RYAN TRAVIS CHRISTIAN: BANG BANG PLAY
The Galería Javier López & Fer Francés is presenting an exhibition by Ryan Travis Christian “BANG BANG PLAY” on view from February 28 - April 30, 2020.
Travis Christian (b. Oakland, California, 1983), who is critically recognized as one of the most significant figures in the Chicago art scene.
Ryan Travis Christian’s visual language is unmistakable: his compositions display dense layers of graphite, and their obsessive pencil lines delineate high-contrast graphic fantasies, hypnotic geometric patterns, characters out of pop culture moving in slow motion in hazy, surreal landscapes. They are inspired by old political caricatures and satirical cartoons, the traditional hand-drawn animation of the 1930s (especially the work of Ub Iwerks), the Chicago Imagists of the late 1960s (the artists who made up the group Hairy Who), 1980s pop culture, videogames, advertising.
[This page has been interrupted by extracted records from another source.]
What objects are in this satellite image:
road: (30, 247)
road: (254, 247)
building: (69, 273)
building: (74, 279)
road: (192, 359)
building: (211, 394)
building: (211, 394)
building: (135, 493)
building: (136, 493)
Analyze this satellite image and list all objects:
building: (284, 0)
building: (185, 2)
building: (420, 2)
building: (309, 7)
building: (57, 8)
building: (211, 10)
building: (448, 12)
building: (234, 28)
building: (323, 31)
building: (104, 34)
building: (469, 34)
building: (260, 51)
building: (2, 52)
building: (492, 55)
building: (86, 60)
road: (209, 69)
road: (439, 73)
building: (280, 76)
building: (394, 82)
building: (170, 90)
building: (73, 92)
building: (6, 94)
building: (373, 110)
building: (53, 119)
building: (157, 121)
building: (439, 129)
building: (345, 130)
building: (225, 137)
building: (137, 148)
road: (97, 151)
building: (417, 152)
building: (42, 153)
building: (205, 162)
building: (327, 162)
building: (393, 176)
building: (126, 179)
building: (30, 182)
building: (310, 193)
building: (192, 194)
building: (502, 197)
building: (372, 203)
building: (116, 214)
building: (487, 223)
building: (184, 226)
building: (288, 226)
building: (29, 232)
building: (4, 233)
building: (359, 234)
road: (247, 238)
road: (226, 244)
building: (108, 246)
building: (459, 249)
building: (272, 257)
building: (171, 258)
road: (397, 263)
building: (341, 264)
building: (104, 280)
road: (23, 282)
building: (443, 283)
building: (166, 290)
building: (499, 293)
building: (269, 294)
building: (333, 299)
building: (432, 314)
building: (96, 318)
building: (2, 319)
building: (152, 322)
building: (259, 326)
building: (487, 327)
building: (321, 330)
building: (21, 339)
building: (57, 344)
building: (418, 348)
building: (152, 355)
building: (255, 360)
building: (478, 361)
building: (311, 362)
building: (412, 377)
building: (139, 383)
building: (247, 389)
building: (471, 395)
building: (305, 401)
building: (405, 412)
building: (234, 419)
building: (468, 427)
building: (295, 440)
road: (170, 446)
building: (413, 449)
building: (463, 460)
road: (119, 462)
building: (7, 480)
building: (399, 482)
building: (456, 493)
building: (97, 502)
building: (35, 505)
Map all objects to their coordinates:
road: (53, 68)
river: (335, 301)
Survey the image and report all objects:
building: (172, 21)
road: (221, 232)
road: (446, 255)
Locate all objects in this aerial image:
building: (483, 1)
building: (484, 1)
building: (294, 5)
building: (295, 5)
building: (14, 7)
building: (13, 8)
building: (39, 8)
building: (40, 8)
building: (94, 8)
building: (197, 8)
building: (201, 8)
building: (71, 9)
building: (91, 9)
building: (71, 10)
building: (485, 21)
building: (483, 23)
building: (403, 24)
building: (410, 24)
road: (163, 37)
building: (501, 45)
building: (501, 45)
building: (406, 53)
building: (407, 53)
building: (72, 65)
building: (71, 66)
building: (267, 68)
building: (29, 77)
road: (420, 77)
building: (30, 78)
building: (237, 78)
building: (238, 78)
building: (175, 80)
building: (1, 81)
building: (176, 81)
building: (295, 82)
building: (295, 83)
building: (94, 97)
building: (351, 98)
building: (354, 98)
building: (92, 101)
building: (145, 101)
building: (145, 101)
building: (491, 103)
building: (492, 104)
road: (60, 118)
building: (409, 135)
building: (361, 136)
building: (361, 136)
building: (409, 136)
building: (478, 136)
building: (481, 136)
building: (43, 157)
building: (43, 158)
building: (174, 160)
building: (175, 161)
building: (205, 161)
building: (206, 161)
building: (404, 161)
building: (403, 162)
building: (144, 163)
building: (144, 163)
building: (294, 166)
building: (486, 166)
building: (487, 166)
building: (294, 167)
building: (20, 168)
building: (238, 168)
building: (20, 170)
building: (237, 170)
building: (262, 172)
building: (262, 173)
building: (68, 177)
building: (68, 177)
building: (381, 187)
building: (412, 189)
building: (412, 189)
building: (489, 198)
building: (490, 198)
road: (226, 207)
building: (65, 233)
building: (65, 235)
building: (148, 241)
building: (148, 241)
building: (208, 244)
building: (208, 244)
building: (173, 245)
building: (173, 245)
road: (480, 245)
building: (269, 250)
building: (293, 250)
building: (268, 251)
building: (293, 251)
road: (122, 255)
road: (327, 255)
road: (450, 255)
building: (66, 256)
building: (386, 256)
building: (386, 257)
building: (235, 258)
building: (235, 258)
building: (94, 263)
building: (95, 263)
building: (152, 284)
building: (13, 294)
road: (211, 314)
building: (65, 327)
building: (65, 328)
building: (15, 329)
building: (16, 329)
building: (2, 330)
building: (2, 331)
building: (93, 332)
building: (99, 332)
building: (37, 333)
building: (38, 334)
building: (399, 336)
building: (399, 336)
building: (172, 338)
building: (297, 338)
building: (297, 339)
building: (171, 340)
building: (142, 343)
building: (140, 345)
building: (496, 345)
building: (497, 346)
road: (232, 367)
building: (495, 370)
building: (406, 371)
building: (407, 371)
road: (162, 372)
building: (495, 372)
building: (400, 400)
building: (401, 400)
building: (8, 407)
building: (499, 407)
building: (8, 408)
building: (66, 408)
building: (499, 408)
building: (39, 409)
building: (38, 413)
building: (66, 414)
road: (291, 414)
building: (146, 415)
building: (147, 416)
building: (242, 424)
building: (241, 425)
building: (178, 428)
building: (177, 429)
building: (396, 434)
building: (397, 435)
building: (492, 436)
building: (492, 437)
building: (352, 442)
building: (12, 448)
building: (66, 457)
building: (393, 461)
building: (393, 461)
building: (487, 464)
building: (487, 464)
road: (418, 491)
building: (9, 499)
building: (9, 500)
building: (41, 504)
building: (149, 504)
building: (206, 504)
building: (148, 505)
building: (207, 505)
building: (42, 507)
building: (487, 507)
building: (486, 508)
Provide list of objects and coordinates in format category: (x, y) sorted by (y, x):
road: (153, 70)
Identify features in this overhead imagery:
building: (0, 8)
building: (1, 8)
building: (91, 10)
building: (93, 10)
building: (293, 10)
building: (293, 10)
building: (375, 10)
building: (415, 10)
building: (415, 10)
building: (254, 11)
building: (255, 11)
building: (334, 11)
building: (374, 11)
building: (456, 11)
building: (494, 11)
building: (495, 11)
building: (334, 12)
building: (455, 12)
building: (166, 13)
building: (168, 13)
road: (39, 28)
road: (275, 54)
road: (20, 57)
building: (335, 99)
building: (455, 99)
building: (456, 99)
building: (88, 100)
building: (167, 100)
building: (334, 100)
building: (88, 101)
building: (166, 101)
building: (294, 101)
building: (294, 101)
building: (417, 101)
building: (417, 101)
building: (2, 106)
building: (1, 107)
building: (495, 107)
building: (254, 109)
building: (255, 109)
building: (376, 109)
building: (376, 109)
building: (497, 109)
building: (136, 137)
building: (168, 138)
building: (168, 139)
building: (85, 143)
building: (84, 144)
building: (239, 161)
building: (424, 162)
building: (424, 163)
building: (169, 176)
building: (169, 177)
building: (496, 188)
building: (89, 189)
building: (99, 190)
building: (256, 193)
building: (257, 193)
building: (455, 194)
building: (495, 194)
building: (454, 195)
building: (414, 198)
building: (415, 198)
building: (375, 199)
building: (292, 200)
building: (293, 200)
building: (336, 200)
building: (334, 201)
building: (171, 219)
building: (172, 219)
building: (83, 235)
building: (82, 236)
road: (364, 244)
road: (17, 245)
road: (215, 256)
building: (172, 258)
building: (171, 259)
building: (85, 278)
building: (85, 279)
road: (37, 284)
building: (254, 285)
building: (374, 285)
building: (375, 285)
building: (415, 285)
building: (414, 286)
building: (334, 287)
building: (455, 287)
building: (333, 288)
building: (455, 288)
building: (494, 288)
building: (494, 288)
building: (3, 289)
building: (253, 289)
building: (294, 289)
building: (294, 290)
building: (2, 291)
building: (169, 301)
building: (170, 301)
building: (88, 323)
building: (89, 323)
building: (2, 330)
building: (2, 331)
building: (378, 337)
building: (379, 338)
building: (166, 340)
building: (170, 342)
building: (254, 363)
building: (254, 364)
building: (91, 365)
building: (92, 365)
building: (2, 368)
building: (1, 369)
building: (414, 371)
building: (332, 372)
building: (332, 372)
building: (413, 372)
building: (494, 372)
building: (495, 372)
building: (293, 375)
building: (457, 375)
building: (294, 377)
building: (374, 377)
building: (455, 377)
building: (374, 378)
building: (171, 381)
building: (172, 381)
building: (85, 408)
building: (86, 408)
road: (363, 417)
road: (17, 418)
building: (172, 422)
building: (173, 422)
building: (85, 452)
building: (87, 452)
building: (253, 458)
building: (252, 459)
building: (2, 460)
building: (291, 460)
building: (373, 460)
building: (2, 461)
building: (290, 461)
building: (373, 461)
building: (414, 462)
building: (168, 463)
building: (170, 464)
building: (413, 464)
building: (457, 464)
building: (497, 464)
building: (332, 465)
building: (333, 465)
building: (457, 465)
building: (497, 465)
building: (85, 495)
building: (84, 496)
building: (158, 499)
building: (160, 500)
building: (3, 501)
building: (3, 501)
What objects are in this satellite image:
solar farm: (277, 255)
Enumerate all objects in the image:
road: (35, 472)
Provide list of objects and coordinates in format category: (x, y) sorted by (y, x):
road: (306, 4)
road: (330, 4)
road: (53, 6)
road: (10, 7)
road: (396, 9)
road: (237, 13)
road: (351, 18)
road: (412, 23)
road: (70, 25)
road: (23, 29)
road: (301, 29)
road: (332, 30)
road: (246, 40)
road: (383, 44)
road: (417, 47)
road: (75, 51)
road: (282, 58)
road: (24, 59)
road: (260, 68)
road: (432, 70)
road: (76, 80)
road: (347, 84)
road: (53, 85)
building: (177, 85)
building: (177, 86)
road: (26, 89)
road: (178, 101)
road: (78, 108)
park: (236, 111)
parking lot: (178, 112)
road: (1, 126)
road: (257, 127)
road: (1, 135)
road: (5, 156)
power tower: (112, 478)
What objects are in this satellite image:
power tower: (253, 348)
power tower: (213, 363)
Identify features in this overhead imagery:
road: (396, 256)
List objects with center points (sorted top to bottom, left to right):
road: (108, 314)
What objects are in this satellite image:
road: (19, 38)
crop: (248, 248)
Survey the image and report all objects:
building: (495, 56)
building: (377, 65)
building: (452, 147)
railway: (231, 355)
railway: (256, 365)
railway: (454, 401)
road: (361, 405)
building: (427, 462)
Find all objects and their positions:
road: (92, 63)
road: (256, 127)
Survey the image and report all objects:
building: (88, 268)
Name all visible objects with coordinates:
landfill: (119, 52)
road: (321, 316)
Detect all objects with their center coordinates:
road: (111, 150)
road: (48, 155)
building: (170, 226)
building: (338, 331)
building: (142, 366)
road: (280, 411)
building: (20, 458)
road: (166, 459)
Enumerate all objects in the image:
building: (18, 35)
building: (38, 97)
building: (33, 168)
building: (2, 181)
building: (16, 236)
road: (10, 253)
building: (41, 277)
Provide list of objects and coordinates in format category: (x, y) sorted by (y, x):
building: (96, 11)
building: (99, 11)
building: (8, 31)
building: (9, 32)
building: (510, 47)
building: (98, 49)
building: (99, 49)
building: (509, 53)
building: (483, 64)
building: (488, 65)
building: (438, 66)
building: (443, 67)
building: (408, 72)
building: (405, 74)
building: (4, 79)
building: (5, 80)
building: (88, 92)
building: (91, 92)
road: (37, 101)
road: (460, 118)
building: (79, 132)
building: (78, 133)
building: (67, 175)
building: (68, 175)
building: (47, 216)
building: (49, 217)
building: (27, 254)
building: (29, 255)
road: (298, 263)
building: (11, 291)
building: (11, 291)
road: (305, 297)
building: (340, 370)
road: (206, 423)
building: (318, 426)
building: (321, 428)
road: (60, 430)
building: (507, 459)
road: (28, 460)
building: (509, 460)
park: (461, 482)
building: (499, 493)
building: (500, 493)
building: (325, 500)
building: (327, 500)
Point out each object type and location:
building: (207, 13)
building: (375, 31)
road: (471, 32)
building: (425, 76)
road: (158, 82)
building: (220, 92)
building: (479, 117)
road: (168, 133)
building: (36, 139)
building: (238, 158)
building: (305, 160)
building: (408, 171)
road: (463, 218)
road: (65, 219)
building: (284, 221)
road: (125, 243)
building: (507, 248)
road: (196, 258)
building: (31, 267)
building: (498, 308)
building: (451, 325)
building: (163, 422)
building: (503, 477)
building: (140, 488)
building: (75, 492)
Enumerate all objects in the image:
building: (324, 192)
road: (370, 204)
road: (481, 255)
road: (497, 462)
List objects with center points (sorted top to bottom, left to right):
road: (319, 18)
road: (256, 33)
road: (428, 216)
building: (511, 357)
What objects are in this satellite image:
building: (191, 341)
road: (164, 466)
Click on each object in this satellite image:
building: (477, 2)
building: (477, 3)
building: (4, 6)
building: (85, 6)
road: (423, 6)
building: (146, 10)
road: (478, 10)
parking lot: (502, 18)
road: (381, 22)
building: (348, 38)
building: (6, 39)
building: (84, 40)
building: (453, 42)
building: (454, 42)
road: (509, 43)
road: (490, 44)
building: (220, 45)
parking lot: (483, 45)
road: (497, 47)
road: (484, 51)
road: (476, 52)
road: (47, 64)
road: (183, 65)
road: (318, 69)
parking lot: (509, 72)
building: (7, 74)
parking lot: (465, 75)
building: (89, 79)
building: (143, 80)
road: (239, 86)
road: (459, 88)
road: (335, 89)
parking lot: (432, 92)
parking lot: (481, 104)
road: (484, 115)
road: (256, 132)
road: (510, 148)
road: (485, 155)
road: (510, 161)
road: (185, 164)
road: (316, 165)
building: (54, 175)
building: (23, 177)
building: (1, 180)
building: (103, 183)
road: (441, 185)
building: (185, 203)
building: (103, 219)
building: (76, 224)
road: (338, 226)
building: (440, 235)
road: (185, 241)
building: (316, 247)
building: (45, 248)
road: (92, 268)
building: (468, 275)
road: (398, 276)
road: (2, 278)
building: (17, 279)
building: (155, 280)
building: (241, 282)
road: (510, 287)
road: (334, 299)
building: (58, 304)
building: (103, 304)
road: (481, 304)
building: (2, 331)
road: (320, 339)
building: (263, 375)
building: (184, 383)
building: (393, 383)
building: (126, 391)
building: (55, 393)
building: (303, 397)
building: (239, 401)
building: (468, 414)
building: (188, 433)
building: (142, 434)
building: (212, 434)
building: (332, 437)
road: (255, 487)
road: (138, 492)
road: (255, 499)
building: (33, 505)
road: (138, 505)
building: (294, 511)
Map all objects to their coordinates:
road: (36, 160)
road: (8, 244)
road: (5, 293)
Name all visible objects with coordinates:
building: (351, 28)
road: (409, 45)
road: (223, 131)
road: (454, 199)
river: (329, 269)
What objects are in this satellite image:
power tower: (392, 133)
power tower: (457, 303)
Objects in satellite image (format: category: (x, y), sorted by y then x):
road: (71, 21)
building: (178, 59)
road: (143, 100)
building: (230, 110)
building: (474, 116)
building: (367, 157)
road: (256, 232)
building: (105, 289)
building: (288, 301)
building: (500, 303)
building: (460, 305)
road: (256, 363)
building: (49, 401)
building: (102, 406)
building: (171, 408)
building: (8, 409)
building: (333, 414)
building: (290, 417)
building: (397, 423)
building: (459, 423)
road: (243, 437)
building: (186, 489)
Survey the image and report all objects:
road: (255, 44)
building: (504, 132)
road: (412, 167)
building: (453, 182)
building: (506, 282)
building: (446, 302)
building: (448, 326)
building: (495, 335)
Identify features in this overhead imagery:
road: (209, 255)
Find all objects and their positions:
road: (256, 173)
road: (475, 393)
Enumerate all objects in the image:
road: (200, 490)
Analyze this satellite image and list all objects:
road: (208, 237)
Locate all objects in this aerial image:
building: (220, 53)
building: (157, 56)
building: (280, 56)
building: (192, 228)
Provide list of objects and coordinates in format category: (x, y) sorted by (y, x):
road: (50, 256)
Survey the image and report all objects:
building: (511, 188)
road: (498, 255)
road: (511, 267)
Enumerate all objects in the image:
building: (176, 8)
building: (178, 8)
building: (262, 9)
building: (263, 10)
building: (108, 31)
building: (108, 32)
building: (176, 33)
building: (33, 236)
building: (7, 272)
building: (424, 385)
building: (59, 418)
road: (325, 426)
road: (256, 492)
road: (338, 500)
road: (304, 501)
BANG BANG PLAY takes us into a black-and-white world of drawings that are not animated but are full of movement, presenting stories that are strange, violent, chilling, sexual; existentialist allegories, sometimes despairing, deeply fascinating, figures that are outwardly cheery against a background revealing danger, seductive and banal at the same time. With a touch of black humour, Christian addresses themes as varied as fear, hope, doubt, depression, death, drugs, alcohol, self-medicating, nature, sex, gender, class, politics and the economy.
Ryan Travis Christian has exhibited in galleries and art spaces in New York, Chicago, Los Angeles, Santa Monica, Toronto and Puerto Rico. In 2013 he executed two major mural projects in Chicago, and he had a show at the Contemporary Art Museum in Raleigh, North Carolina. His work has been included in group exhibitions in London, Rotterdam, Philadelphia, Brooklyn, Baltimore and Dallas. He is currently exhibiting as part of ZOO at the MIMA—the Milliennium Iconoclast Museum of Art—in Brussels, along with another of our gallery’s artists, Todd James. Christian is also intensely active as a curator, having organized shows since 2008, seeking to establish networks for contact and exchange with creators from the East and West Coasts and energizing Chicago’s cultural life, bringing projects from other parts of the country to Illinois and taking Midwestern artists to the rest of the United States.